大阪の橋下知事が大阪の学力低下を嘆き、というよりも全国学力テストの成績の大阪の位置をあげたいと、くだらないいろんなことを画策しています。本当に大阪の学力の向上を願うなら、教育予算をとり、多くの教員を採用し、35人学級にまずすべきなのです。それには予算がともなうので、安易に東京で破綻した民間校長を教育行政にかかわらせ、夜スペシャルを東京の真似をして開こうとしています。また、競争をあおるために、各市町村に圧力をかけて全国テストの公表を迫っています。公表しない市は予算をつけないなどと、ヤクザのようなオドシをかけて、大阪の教育をぶっ壊そうとしています。日本の教育をだめにした、石原慎太郎東京都知事の真似ばかりして、とんでもない方向に行きそうです。

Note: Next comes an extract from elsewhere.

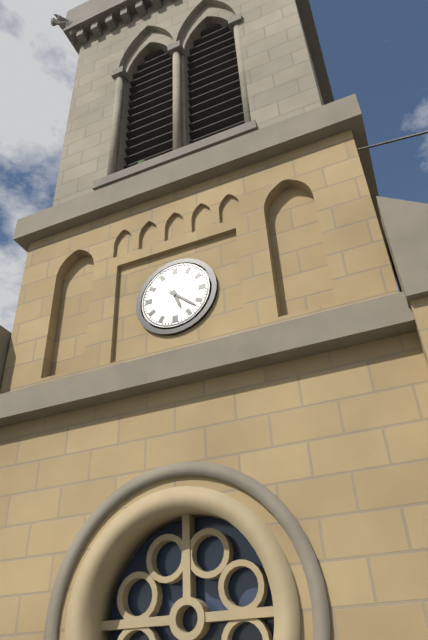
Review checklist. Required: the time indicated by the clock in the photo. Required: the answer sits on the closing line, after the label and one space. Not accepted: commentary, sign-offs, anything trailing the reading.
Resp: 5:22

 こんな人間を当選させたことを、大阪府民として恥ずかしく、残念でなりません。私の周りには、橋下がいいという人などほとんどいないのですがね。
 なぜ、今、このようなことを私が言うのか?ある言語聴覚士の専門学校の講義を終えて、テスト重視が教育にあたえる影響を考えたからです。

 4日のある言語聴覚士の専門学校での4日間の講義が終わりました。専門学校は言語聴覚士の養成校ですから、当然国家試験に多くの人を合格させることを至上目的にしています。だから仕方がないと考えてはいるものの私には不本意な4日間でした。

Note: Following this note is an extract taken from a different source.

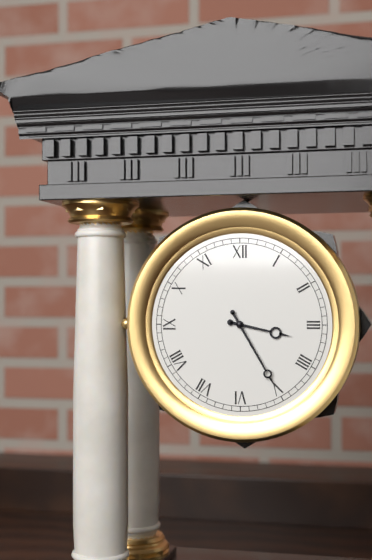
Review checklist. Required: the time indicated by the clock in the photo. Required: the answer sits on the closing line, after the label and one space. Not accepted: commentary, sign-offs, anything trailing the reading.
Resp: 3:25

 私はいくつもの専門学校で講義をしていますが、学生の評価は私に任されています。だから、講義の間の受け答えや、毎回の振り返り、宿題として出すレポート、講義が終わってから、課題を与えて出すレポートをもとにして評価をします。といっても、評価したくない私は通常の評価はしませんが。

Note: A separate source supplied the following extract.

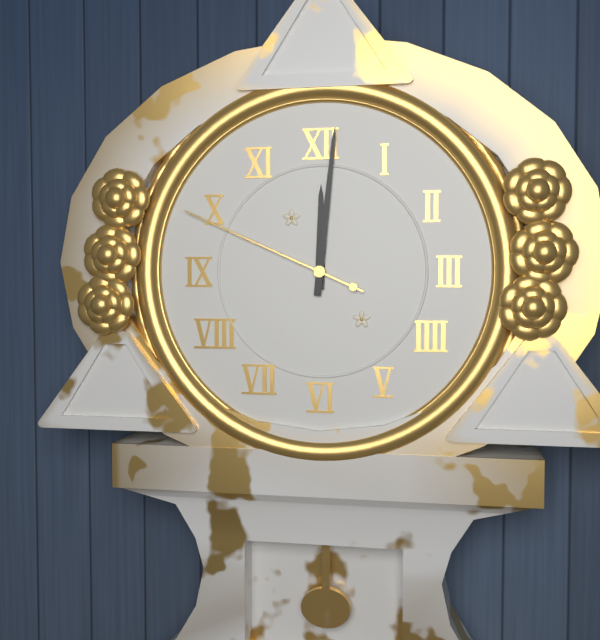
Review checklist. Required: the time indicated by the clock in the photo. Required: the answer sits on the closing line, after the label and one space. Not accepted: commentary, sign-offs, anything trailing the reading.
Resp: 12:01:49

 だから学生は、真剣に私の話を聞き、私が一日に何度も何度も感想や、意見やアイディアを求めることに真剣に向き合います。初日あまり意見を言えなかった人も、どんな意見や感想でも、決して否定することなく聞きますので、いやがっていた発表もだんだん好きになっていきます。こうして、学生とコミュニケーションを図りながら講義が進展した行きます。他の講義と違って、必死に考え、まとめ、発表する私の講義スタイルに、最終的にはほとんどの学生はよかったと言ってくれます。
 吃音について、教科書にはない実際の吃る子どもや、吃る人の体験、保護者の気持ちなどビデナや資料を使って紹介します。常に考えなくてはいけないハードな講義です。言語聴覚士としての臨床家の役割について多くの時間を使います。私と出会えて、よかった。吃音の症状だけにとらわれる臨床家にならずに澄んでよかったと、最終日にはほとんどの人が振り返ってくれます。もちろん、国家試験を軽視しているわけではなく、出題されるであろう重要な項目の説明や解説は欠かしません。6日間、4日間など講義の日数は違いますが、私としても、自分の考えてきた、体験したこと、大切なことはほぼ伝えられたと満足してきました。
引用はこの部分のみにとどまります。